WHAT IS REQUIRED.
Starting with the first line below, extract each line through the one that contains "Dengan demikian, dapat", inclusive, excluding pictures.

[Transcribed page contents]
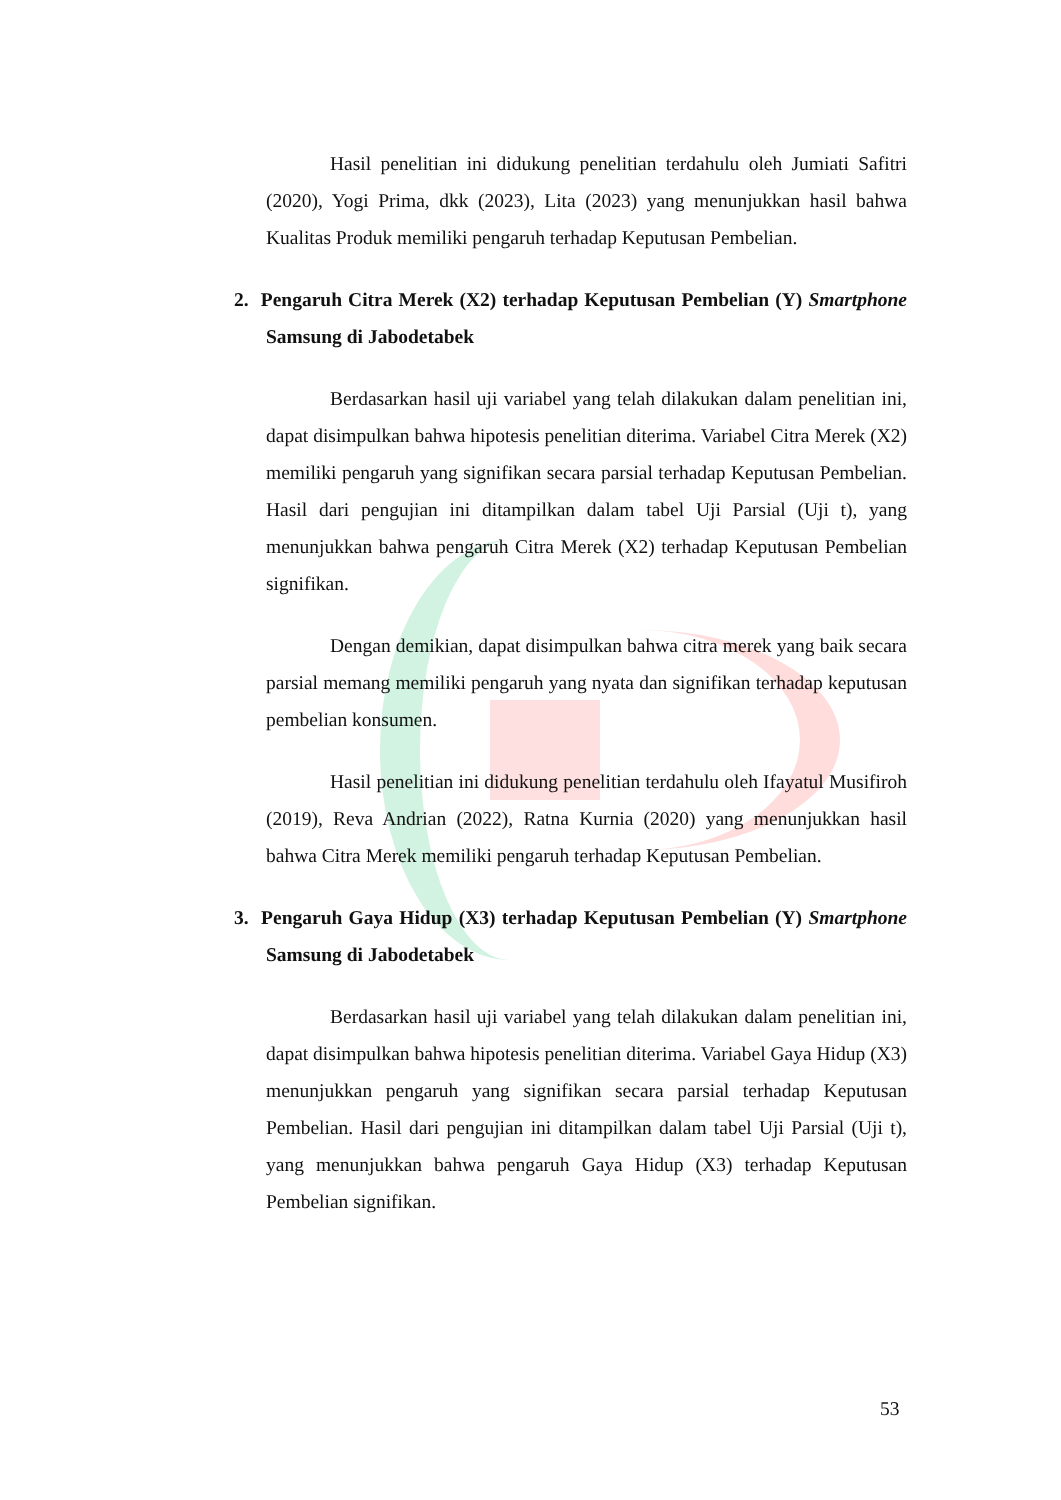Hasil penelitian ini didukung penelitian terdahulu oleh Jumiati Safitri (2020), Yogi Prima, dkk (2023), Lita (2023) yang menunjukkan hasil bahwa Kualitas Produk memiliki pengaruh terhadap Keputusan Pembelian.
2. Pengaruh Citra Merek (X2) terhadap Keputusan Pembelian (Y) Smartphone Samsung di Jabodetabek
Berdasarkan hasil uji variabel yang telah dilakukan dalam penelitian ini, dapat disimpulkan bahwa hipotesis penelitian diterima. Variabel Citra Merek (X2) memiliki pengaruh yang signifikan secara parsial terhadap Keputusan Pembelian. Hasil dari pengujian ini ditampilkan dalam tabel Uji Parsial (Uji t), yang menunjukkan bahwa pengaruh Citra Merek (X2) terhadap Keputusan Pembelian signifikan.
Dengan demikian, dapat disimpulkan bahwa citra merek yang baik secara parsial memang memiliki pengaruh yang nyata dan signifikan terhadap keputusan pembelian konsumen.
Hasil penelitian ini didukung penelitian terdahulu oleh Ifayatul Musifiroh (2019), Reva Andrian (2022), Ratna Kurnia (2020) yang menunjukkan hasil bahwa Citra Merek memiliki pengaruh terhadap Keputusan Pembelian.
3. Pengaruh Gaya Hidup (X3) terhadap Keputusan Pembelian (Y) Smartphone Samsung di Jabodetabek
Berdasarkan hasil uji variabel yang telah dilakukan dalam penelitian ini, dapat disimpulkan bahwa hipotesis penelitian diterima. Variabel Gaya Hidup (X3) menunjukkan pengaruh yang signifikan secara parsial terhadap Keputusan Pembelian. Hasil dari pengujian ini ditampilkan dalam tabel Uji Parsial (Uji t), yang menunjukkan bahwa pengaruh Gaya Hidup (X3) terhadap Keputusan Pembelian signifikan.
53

SOLVED EXERCISE.
Hasil penelitian ini didukung penelitian terdahulu oleh Jumiati Safitri (2020), Yogi Prima, dkk (2023), Lita (2023) yang menunjukkan hasil bahwa Kualitas Produk memiliki pengaruh terhadap Keputusan Pembelian.
2. Pengaruh Citra Merek (X2) terhadap Keputusan Pembelian (Y) Smartphone Samsung di Jabodetabek
Berdasarkan hasil uji variabel yang telah dilakukan dalam penelitian ini, dapat disimpulkan bahwa hipotesis penelitian diterima. Variabel Citra Merek (X2) memiliki pengaruh yang signifikan secara parsial terhadap Keputusan Pembelian. Hasil dari pengujian ini ditampilkan dalam tabel Uji Parsial (Uji t), yang menunjukkan bahwa pengaruh Citra Merek (X2) terhadap Keputusan Pembelian signifikan.
Dengan demikian, dapat disimpulkan bahwa citra merek yang baik secara parsial memang memiliki pengaruh yang nyata dan signifikan terhadap keputusan pembelian konsumen.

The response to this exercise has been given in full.